Kurkuma

Oh, nun hat es mich schon wieder ins Bett gelegt. Bin gestern ein bisschen wackelig arbeiten gegangen, eine Stimme wie eine Kettenraucherin, abends eine Probe mit einem Sack voller sympathischen Flöhen. Danach war mein Mezzosopran bei Hades.

So schwieg ich bis und mit jetzt. Meine pakistanische Nachbarsfee Azra hat mir gestern um zehn Uhr abends einen feinen Tee nach oben gebracht. Rosmarin, Salbei, Ingwer, Pfefferminze, Kardamom, Zimtstange und irgendwelche Samen waren da drin. Eine Zitrone und Salz für danach wurde mitgeliefert.

Nachts kamen die Halsschmerzen. Heizung auf 5 (ja!), ein Seidenfoulard und ein Kaschmirpullover über das warme Pischi waren ein Teil meiner Massnahmen, dazu ein Kamillentee, Propolis-Täfi, Honig und homeogène Lutschtabletten. Aber eigentlich träumte ich von dieser Antibiotika-Kortison-Bombe, welche mich in Brasilien innerhalb von 24 Stunden vom Halbtot in das normale Leben zurück katapultierte. Naja. Aber da war nicht nur meine Stimme in der Nähe von Hades.

Nun schrieb ich die pakistanische Feenfront an. Auf deren Sprachnachricht-Antwort hörte man im Hintergrund den Cousinenrat in Urdu: Mit Kurkuma gurgeln! Aha. Haben sie schon mal mit Kurkuma gegurgelt? Das ist dieses gelbe Pulver, von welchem man sich in hellem Outfit fürchtet. In jedem Masala drin. Also einen Kaffeelöffel Kurkumapulver in warmes Wasser, umrühren und gurgel gurgel. Magie! Das legt sich wie ein Film über den Rachen und die Schmerzen sind weg. Im Nu! Ich glaubte zu träumen. Und der Duft erinnerte mich an den Souk von Marrakech. Und Jeema el-Fna. Da kommt man gleich ins Träumen.
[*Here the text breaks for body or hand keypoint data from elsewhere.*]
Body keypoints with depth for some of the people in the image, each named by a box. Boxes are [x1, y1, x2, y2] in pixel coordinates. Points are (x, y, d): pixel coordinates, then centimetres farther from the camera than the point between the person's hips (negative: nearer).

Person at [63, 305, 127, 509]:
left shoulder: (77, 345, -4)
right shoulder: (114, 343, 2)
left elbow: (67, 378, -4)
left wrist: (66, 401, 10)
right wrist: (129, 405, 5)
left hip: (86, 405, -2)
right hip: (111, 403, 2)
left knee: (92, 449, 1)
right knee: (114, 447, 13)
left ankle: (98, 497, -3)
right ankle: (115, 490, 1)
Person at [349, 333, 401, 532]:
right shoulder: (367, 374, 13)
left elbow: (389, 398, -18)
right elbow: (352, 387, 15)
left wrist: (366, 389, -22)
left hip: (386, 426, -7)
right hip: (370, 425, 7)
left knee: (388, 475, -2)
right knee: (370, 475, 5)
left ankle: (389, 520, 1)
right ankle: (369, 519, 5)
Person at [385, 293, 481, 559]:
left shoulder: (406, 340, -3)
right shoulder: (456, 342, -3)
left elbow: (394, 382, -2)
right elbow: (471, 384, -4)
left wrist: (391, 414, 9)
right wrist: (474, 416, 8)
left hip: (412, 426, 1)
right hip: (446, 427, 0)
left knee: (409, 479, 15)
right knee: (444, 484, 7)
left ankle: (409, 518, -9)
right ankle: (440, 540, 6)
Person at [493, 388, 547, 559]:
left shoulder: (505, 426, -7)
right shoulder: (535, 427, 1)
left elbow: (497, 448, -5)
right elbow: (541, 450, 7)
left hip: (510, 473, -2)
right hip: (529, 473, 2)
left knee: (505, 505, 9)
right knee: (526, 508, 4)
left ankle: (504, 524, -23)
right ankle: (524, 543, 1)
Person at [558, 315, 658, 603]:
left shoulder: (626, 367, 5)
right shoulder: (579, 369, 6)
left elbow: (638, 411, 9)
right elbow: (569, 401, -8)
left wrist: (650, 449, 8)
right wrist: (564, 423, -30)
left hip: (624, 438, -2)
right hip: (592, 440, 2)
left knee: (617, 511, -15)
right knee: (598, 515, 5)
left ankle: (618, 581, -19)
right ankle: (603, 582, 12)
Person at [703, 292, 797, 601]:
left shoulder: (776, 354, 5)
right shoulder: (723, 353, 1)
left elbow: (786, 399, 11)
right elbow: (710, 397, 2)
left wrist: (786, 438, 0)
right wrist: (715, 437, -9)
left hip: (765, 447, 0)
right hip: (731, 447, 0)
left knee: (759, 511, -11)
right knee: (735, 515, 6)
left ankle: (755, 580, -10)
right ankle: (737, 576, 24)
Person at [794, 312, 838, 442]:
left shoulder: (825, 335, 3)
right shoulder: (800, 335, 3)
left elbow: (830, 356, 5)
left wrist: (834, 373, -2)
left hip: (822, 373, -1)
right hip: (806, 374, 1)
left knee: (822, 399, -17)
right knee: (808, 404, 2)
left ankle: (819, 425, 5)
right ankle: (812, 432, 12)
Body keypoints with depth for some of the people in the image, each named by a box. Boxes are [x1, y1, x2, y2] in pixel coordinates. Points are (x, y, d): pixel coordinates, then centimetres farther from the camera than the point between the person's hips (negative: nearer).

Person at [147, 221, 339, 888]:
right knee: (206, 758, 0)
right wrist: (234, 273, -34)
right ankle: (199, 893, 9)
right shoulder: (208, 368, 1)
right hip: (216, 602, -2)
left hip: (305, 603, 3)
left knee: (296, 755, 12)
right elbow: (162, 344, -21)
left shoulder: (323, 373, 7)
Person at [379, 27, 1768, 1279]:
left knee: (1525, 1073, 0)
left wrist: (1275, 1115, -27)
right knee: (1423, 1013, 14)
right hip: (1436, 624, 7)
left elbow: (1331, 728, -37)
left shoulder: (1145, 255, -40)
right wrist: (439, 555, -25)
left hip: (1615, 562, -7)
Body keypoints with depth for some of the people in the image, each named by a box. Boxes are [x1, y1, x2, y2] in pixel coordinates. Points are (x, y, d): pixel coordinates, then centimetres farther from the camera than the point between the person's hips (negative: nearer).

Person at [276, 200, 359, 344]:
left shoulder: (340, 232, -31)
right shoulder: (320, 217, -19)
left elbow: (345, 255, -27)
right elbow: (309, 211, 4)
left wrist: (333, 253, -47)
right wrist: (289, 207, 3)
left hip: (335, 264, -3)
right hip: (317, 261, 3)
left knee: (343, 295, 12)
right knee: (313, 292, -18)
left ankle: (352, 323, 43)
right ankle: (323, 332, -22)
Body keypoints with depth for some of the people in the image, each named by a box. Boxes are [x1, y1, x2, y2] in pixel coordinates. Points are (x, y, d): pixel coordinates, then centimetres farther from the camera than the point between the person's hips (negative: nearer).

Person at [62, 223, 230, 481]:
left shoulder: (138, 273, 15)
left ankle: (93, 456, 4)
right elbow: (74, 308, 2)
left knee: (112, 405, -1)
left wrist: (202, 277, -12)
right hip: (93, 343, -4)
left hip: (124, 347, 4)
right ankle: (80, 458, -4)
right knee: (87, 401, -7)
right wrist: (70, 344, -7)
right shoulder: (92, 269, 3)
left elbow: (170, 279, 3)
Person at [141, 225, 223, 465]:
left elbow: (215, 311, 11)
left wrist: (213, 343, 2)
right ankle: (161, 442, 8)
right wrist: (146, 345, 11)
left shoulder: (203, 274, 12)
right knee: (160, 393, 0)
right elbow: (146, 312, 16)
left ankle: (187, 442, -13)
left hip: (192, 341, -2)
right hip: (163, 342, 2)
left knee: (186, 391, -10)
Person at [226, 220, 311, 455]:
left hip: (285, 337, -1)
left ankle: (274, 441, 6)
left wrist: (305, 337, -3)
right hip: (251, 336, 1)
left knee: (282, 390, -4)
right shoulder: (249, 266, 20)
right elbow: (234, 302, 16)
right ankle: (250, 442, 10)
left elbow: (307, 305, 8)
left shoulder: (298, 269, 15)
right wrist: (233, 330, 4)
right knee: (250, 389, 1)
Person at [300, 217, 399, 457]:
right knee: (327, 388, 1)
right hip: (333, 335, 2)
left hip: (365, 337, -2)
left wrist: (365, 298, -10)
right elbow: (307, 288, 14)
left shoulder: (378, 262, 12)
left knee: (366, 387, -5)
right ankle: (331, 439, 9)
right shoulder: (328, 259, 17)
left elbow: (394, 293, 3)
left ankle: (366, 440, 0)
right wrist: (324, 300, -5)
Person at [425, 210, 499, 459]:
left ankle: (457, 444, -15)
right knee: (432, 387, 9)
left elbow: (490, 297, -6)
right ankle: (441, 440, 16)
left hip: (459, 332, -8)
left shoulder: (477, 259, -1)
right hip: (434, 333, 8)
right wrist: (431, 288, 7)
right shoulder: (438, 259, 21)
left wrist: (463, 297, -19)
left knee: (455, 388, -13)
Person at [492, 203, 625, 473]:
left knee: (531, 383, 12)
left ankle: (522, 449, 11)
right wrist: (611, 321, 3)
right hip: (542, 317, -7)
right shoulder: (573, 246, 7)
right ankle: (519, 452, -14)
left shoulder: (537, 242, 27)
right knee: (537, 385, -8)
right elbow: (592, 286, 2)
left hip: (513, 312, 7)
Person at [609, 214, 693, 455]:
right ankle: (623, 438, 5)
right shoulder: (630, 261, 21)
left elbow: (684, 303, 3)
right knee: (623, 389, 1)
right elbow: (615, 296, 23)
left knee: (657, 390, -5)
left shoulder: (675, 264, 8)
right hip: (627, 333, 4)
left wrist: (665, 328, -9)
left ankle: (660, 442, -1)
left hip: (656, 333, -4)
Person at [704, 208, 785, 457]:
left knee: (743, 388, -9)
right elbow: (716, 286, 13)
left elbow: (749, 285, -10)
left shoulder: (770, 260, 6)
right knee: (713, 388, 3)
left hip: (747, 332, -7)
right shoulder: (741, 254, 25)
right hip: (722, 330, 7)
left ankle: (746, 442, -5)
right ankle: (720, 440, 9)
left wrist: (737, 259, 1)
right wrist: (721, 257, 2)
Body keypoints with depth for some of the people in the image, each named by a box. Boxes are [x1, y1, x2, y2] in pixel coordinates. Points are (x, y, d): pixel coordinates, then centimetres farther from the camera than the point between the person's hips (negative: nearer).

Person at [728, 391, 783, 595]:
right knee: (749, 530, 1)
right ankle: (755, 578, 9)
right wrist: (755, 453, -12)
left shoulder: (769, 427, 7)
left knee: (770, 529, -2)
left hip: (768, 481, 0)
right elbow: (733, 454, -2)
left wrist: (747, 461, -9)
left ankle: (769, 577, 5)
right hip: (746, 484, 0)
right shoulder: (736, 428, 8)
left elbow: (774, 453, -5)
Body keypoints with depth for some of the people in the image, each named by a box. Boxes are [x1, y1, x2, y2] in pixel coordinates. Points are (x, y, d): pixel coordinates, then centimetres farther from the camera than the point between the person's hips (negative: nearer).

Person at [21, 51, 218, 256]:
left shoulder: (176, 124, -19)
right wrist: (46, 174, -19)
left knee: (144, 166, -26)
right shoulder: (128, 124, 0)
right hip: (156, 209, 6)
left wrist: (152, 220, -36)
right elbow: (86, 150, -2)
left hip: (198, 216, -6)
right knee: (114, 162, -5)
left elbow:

Dann wurden „Zwiebelsamen“, also Schwarzkümmelsamen, nach oben gebracht. Ein paar im Mund zerkauen. Soll die Entzündung nehmen. Wird gemacht. Und mit ein bisschen mehr Tee daraus machen. Wird auch gemacht.

Und ich solle doch mal googeln. Meinten die Feen. Wird auch gemacht. Zuerst noch ein paar Wollsocken aus Dahab an die Füsse, es kann für mich momentan nicht warm genug sein im Bettchen, und es kann losgehen mit googeln. Spannend!

Jetzt weiss ich, warum das Jesuskind Weihrauch und Myrre von den drei Königen bekam. Warum die Perser, Araber und Römer den ‚Besetzern‘ der Gewürzhandelsrouten-Gebiete (zum Beispiel Petra) oder sich gar gegenseitig aufs Dach gaben. Und ja, warum schlussendlich viel später Kolumbus vermeintlich, um Gewürze in Indien zu sichern, in der Karibik landete. Zum grossen Leiden und der fatalen Zukunft dessen Bevölkerung. Dafür schaffte es Vasco da Gama. Nun hatten die Europäer Kartoffeln zum ihre Bäuche voll schlagen, Holz, um ihre Schiffe zu bauen, Gold und Silber um ihre Kassen zu füllen und Gewürze, um das Essen zu bereichern und gesund zu bleiben. Und auf dem Hin- und Herweg wurden noch Menschen eingefangen und versklavt. Praktisch. So viel zur Renaissance.

Aber bleiben wir bei mir hier im Bettchen, wo sich Teetassen, Nastücher und Kräuterwissen ansammeln. Wo meine Äuglein fast zufallen. Und ich von Tausendundeinenacht zu träumen versuche. Und morgen vielleicht mit einem Koloratursopran erwachen werde.

Aber davor noch einmal Kurkuma Gurgeln und Schwarzkümmelsamen zerkauen.